I generally use the Lucas Formula for flowering, but not for vegging (I think vegging plants need vegging nutes).  If it has worked for you in vegging, I would say go ahead with it for flowering.


----------



## jimenezcdt420 (May 15, 2011)

thanks stoney and thg i will finish this grow with the lucas formula and the next one with gh 3 part to see the differance between the two this is my second grow the first was all males 8 plants.havent seen any pistles yet but this is day seven of flowering


----------



## StoneyBud (May 15, 2011)

jimenezcdt420 said:
			
		

> thanks stoney and thg i will finish this grow with the lucas formula and the next one with gh 3 part to see the differance between the two this is my second grow the first was all males 8 plants.havent seen any pistles yet but this is day seven of flowering


 
Please understand what I mean when I say it's B*S.

Using any *set* formula for *all* strains is nonsense. That's what I'm saying. There are quite a few strains that I've grown that have required using less nitrogen or sometimes less of everything. The "White" strains Like WW and Snow White. Two of my recent strains. With WW, I had to cut the nitrogen almost in half to keep it right on the edge of a burn, while keeping the Mirco Nutes maxed out and then some. 

Snow White burned if you looked at her the wrong way. Sensitive to everything!

Then you have your Kush strains. I think you could take a gun and shoot a Kush without killing it. Mine has sucked up nutes like a vacuum cleaner and demanded MORE! Kushes love nitrogen! They love Micros! Macros and in betweens!

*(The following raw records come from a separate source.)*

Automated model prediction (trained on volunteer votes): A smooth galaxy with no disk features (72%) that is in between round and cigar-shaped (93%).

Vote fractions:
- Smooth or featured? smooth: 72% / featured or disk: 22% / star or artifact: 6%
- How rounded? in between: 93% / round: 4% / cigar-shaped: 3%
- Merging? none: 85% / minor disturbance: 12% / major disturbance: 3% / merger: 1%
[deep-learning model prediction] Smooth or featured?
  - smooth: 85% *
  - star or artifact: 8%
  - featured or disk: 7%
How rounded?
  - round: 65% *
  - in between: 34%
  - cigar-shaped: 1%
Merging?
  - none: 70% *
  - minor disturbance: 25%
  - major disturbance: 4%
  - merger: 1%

Then you have your crosses. Your white crosses with kush. Won't take the nitrogen that the Kush will, but will take more than any pure Whites.

See what I mean?

Someone saying that a set formula like the Lucas Formula will work for everything is just as wrong as saying that the *exact* formula that GH lists is perfect for everything.

That's one of the advantages of growing the same strain many times. You learn that strain, that pheno's characteristics, tolerances and it's "kill-zone".

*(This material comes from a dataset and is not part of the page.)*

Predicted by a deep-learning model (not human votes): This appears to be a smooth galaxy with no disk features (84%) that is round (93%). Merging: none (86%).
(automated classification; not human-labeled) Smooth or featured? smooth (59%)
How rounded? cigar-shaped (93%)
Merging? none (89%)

One shot, one strain, you can't know what the heck to give it. On new strains, I start them with 1/8th strength GH 3-Part and work up. Increase the Micro....see what happens. Increase the "Grow"....see what happens. 

I have yet to find one that didn't tolerate the "Bloom" as prescribed by the manufacturer.

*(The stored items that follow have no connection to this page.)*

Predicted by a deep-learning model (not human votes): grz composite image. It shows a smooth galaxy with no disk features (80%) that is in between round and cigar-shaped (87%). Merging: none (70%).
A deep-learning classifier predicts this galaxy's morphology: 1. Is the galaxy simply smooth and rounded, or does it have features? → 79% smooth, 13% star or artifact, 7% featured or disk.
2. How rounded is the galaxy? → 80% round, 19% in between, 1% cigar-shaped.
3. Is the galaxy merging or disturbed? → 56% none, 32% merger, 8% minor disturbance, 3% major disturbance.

That's what I mean when I say the "Lucas Formula" is B*S. Nothing is set in stone with nutrients. It's something you get down REAL good about the 4th or 5th time you grow the same strain.

I do use the GH nutes exclusively. Mostly, I've found their standard formula to work on most strains. Excepting the White strains. White strains are a breed to their own.


----------



## dman1234 (May 15, 2011)

jimenezcdt420 said:
			
		

> thanks stoney and thg i will finish this grow with the lucas formula and the next one with gh 3 part to see the differance between the two this is my second grow the first was all males 8 plants.havent seen any pistles yet but this is day seven of flowering


 
How old are those plants? , in your first post they look like they should be showing sex by now.


----------



## jimenezcdt420 (May 15, 2011)

thanks for the info stoney i thought i would give it a try seems like a simple formula as this is my second grow and i bought thiese beans from attitude well actuly there were freebys dinafem diesal and california hash plant ,the small one in the pic. but i understand about differant strains need differant nuts. i have an aurura  indica and northern lights in one tote the indica isnt doing so well on just lucas but the northen is fine so ineed to seperate them. this tues im changing out the water and use the gh flora 3 part till  finish


----------



## jimenezcdt420 (May 15, 2011)

hey dman my plants are 33 days old started flowering on the 9th of may.


----------



## jimenezcdt420 (May 15, 2011)

i have a 600w mh/hps and want to buy a 4x4x72 tent just wondering how many plants i can grow without over crowding


----------



## The Hemp Goddess (May 16, 2011)

I often need to add Cal Mag with GH nutes.

The number of plants you can get into a given space is relative to how long they are vegged, the strain, whether they are Indica or Sativa, and your growing style.  You can get a bunch of sogged clones in or a couple fairly large plants.  Four to six is probably a good number from the looks of your plants--nice bushy plants!


----------



## jimenezcdt420 (May 16, 2011)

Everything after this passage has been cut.